Proving $2$ generates $(\mathbb{Z}/19\mathbb{Z})^*$ by only looking at a few powers
If $2$ does not generate the whole order-18 group, it generates a proper subgroup of order dividing $18$, that is, of order $1$ or $2$ or $3$ or $6$ or $9$, which means that one of $2^1, 2^2, 2^3, 2^6, 2^9$ would be $\equiv 1$.
Um, actually ... it suffices to know that $2^9\not\equiv 1$ and $2^6\not\equiv 1$. Do you see why?

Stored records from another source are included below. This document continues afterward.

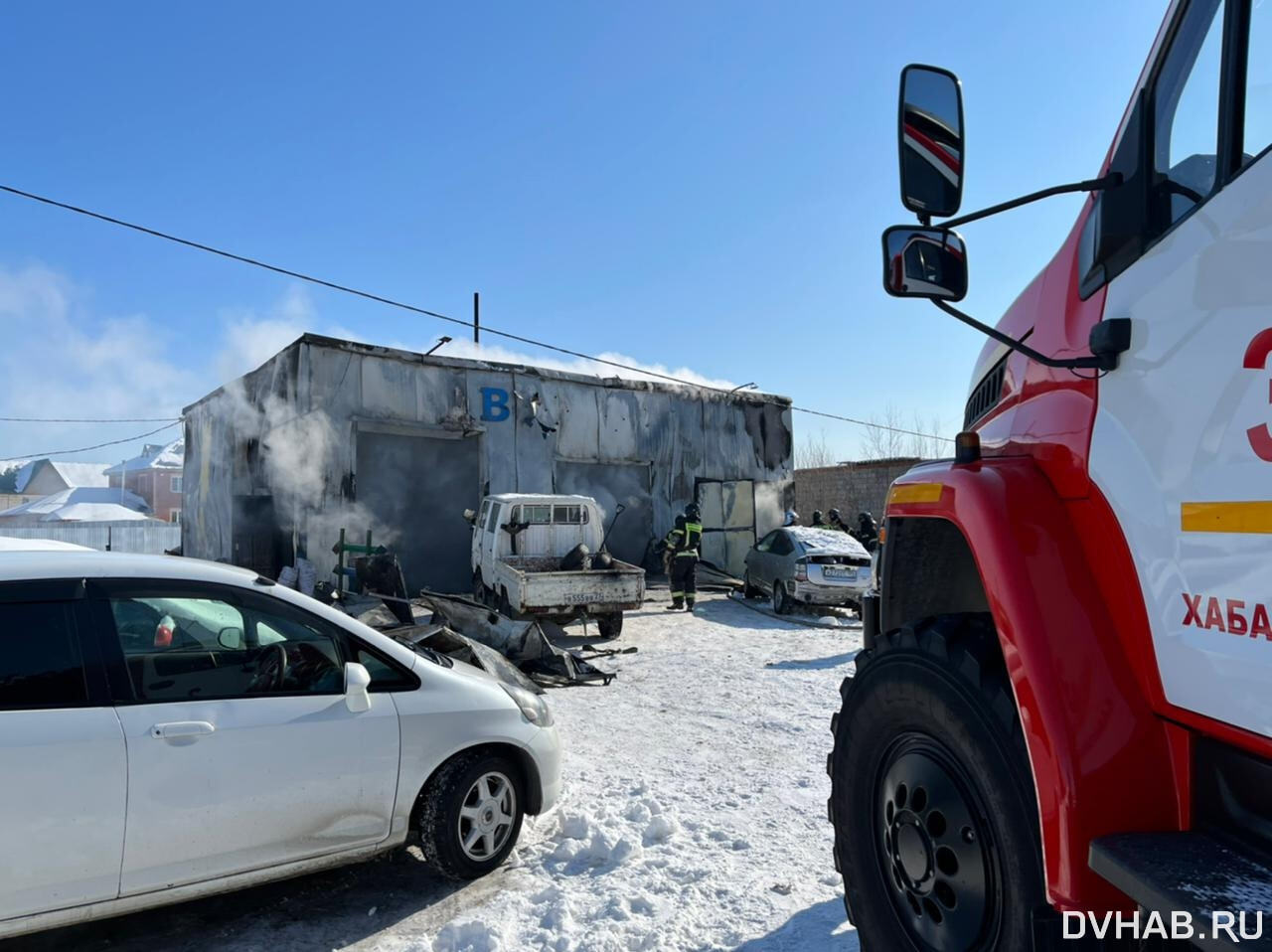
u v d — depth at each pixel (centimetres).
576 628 1241
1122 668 189
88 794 302
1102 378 199
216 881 329
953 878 228
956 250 216
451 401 1666
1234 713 156
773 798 508
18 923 290
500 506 1249
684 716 712
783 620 1320
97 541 2906
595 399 1878
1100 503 197
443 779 387
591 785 527
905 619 300
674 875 400
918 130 214
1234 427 154
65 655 314
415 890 389
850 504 2719
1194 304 167
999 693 214
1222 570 157
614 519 1727
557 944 335
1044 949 184
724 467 2089
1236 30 168
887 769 261
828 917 356
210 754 327
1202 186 178
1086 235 216
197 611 356
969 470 238
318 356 1495
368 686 373
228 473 1733
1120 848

By Fermat $\,2^{\large 18} \equiv 1,\,$ thus $\, 2\,$ has order $18\,$ iff $\,2^{\large 6}\!\not\equiv 1$ and $\,2^{\large 9}\!\not\equiv 1\,$ by the following
Order Test $\ \,a\,$ has order $\,n\iff a^{\large n} \equiv 1\,$ but $\,a^{\large n/p} \not\equiv 1\,$ for every prime $\,p\mid n.\,$
Proof $\ (\Leftarrow)\ $ If $\,a\,$ has $\,\color{#c00}{{\rm order}\ k}\,$ then $\,k\mid n\,$ [proof]. If $\:k < n\,$ then $\,k\,$ is proper divisor of $\,n\,$ therefore $\,k\,$ arises by deleting at least one prime $\,p\,$ from the (unique) prime factorization of $\,n,\,$ hence $\,k\mid n/p,\,$ say $\, kj = n/p,\ $ so $\ a^{\large n/p} \equiv (\color{#c00}{a^{\large k}})^{\large j}\equiv \color{#c00}1^{\large j}\equiv 1,\,$ contra hypothesis. $\ (\Rightarrow)\ $ Clear.